Use the datastore method when the host has enough accessible storage and your security policy allows it:
# Create a support bundle on a VMFS datastore vm-support -w /vmfs/volumes/DATASTORE_NAME
For environments where saving locally is not preferred, Broadcom documents streaming vm-support over SSH to a client system:
# Stream vm-support to a local file from a management workstation ssh root@ESXHostnameOrIPAddress vm-support -s > vm-support-ESXHostname.tgz
This method requires root authentication and is not usable with lockdown mode.

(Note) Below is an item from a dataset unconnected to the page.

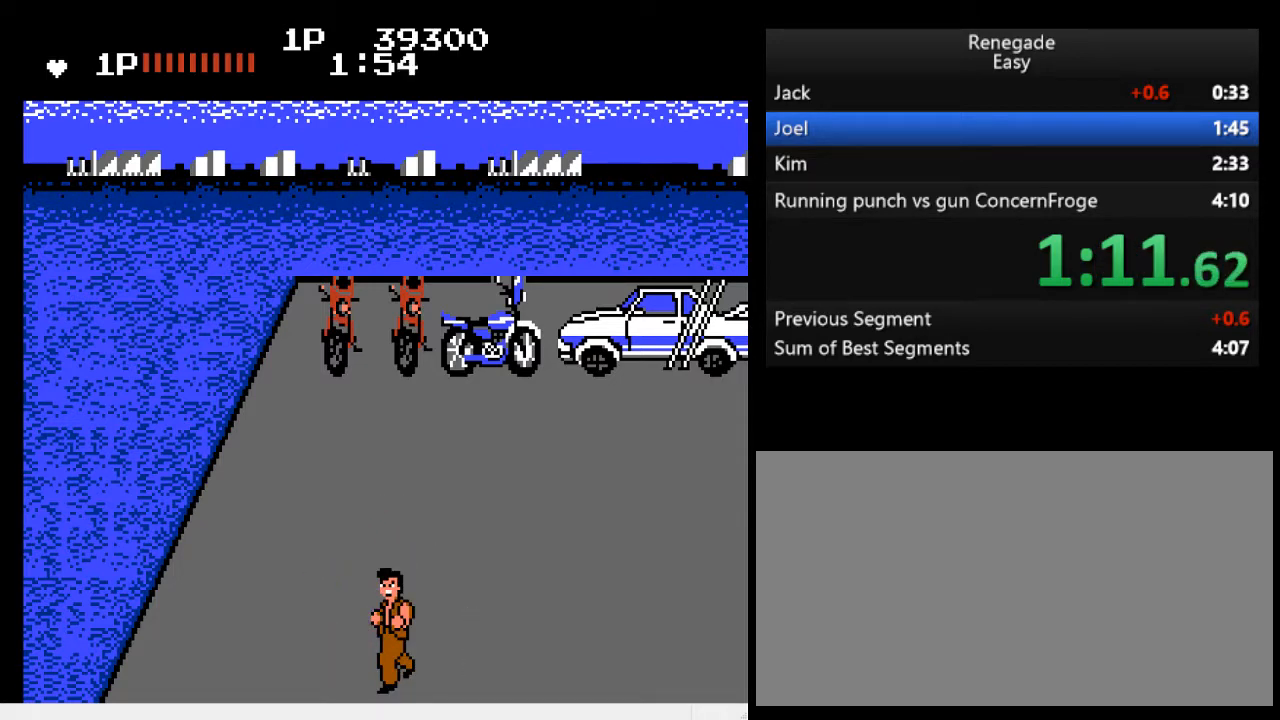
{"buttons": ["A", "B"], "events": [[500, "A", "down"], [500, "B", "down"]]}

Collect the vCenter support bundle as well if the incident involved HA behavior, host disconnect events, lifecycle remediation, DRS activity, or cluster-level alarms.
Runbook Stage 4: Preserve and Verify the Core Dump
Do not assume the dump exists just because the host crashed.

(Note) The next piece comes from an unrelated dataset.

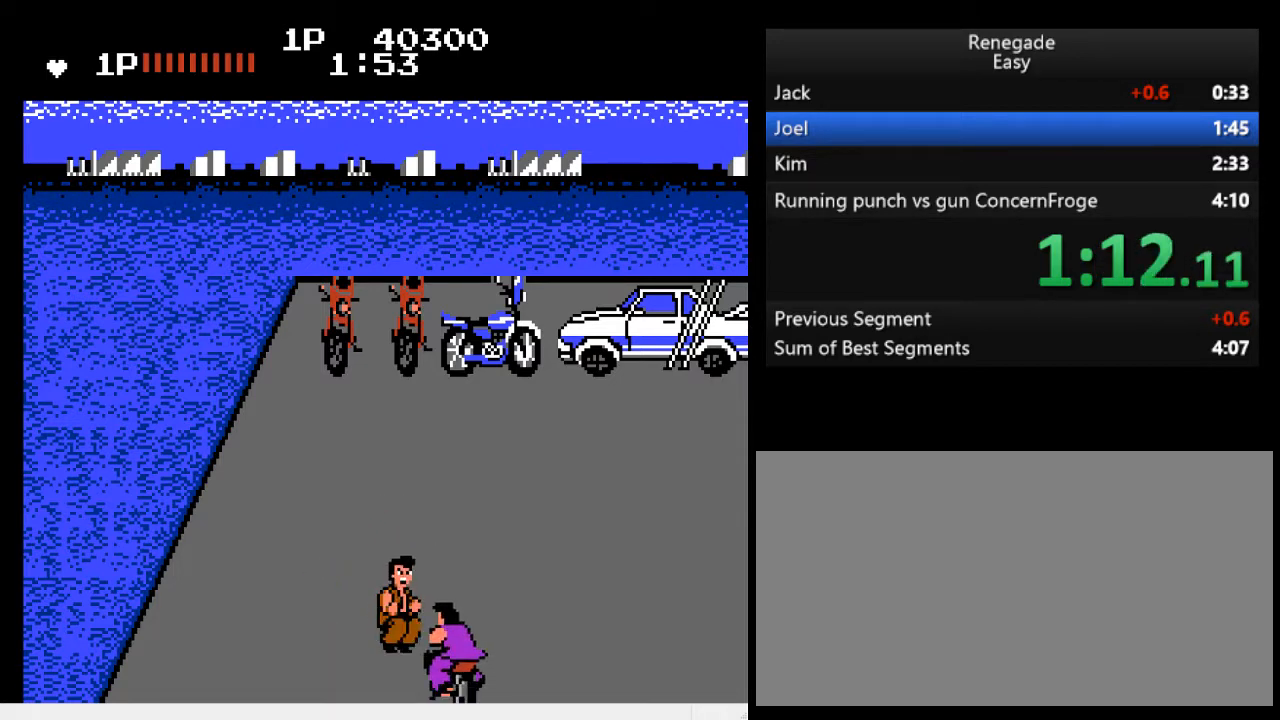
{"buttons": ["DPAD_RIGHT"], "events": [[200, "B", "up"], [233, "A", "up"], [333, "DPAD_RIGHT", "down"], [433, "DPAD_RIGHT", "up"], [467, "DPAD_RIGHT", "down"]]}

Check the configured dump targets:
# Check VMFS coredump files esxcli system coredump file list # Check coredump partition configuration esxcli system coredump partition list # Check network coredump configuration esxcli system coredump network get
The ESXCLI command reference includes commands to create, list, set, and remove VMkernel dump files; it also includes commands to check file, partition, and network dump configuration.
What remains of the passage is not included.